Just before I moved to Brooklyn, I got a message from an extremely good looking guy. He lived in Brooklyn, although not in my neighborhood. As usual, we exchanged lots of good messages, and we were both excited to meet. We both liked books, and identified as homebodies.

We set a date for my first night in Brooklyn. He came over, though, and although we had a good time, there was no spark. We agreed to be friends anyway.

There were a couple weird things about him. Most notably, he told me that an ex was his “best friend.” He kept referring to her as his ex in conversation, rather than his best friend. There was some bizarre point being made there, or at least an attachment not completely dissolved. I don’t know if it’s possible to have an ex as a best friend. Every time I’ve ever said that my ex was my best friend, it was a lie, and I still had feelings for him. Not that my experience is the rule, but I do think it’s the norm. He did admit that they had had an extended and messy break up, but insisted that they were just friends now. Even though they still had sleepovers. Ok.

Anyway, we got a drink as friends later that week. We both drank too much and he wound up coming over and we made out. Clothes stayed on, though. He was much cooler once the pressure of dating was off the table.

We got together again a few days later. We decided to go for a walk in Dumbo and it was totally weird. Once again, I felt no spark at all. And this time he was just so unpleasant. We had agreed to meet at 6 pm, but he got there at 6:30, because he had stopped to get something to eat. That meant that he wasn’t hungry at all to get food with me. Around 7:30, I got hungry. But because he had already eaten, he was not particularly pressed to have dinner. He made me walk around for an hour. I didn’t know the neighborhood, so I couldn’t take us to a place to eat. Finally, after an hour of walking, at 8:30, we passed an Indian place. At that point, I did not give one fuck about what I ate, I just needed to eat. I insisted we go in.
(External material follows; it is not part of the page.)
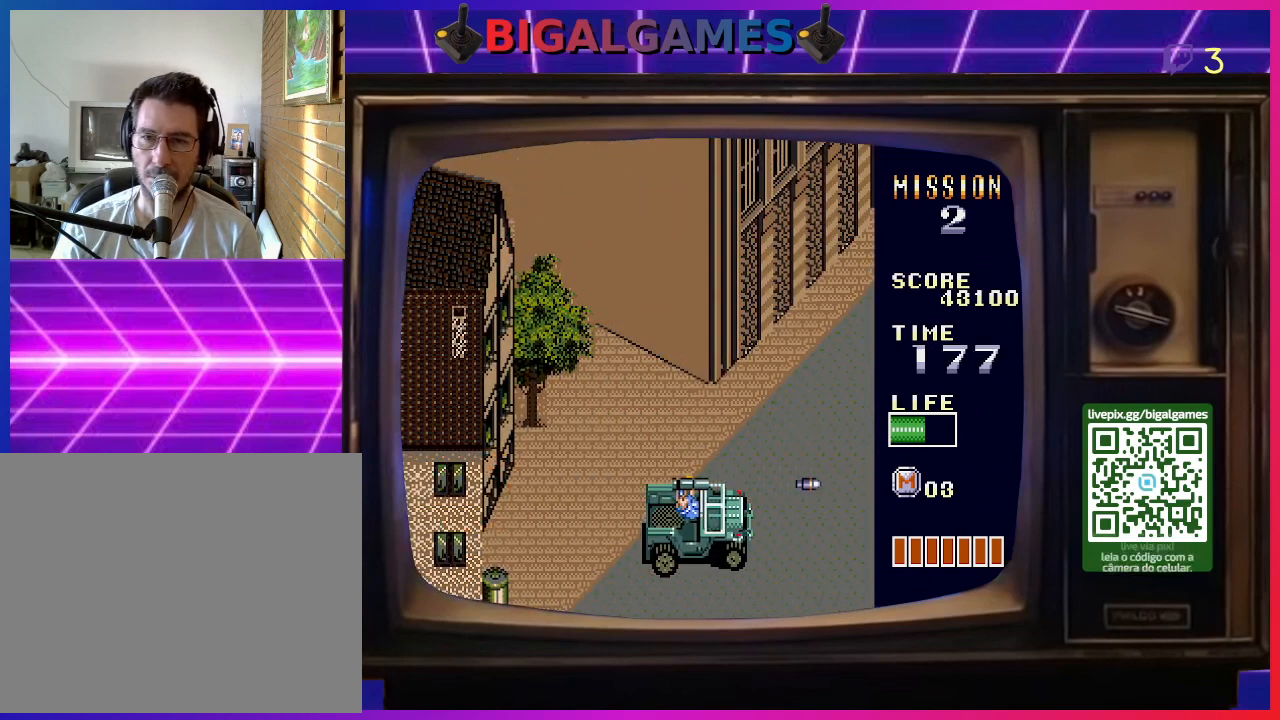
{"buttons": ["DPAD_UP", "DPAD_RIGHT"], "right_stick": "center", "events": [[67, "SQUARE", "up"], [133, "DPAD_UP", "down"], [167, "SQUARE", "down"], [233, "SQUARE", "up"], [333, "SQUARE", "down"], [433, "SQUARE", "up"]]}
He ordered a plate of naan and a seltzer. I got a meal. Throughout dinner, he was pretty much silent and I was not having a good time. But I was eating, finally. When the bill came, he handed me five dollars and mumbled that he would just owe me some money. Great. I was picking up the tab. Thanks for the five bucks, bud.

We left the restaurant, and I asked what he felt like doing. He said, “I don’t know.” I suggested a few things, and he shot down every idea. Frustrated, I asked again what he felt like doing, and he again said, “I don’t know.” We spent at least fifteen minutes in this scenario. I was beyond irritated. I asked if something was wrong. He said, “I don’t know.”

So I suggested that we could both just go home. He agreed to that. He offered to take the subway with me to my stop. I asked what was wrong again. He said, “I don’t know.” Finally, I exploded on him.

“Listen, you are being extremely irritating right now. Will you just tell me what is up?”

He told me he would in a minute. I waited a minute. Then he said, “I think we should go back on the friend path.”

Oh sweet Jesus. After that whole interaction? Yes, please. Friend path. Please.

We got on the train together. I told him he had been a wildly unpleasant child all evening. I told him that his relationship with his ex was fucked up. He said something about his personality that was unbelievably unself-aware. I told him so. He told me he understood that he had been irritating, but that was just who he was. He didn’t like disappointing people. He offered to walk me home. I said no thank you.

When I got home, I got drunk and smoked too many cigarettes to try to diffuse my feelings of immense irritation. Thirty-year-old men need to be able to interact as adults. Maybe, if you’re really good-looking, you never do?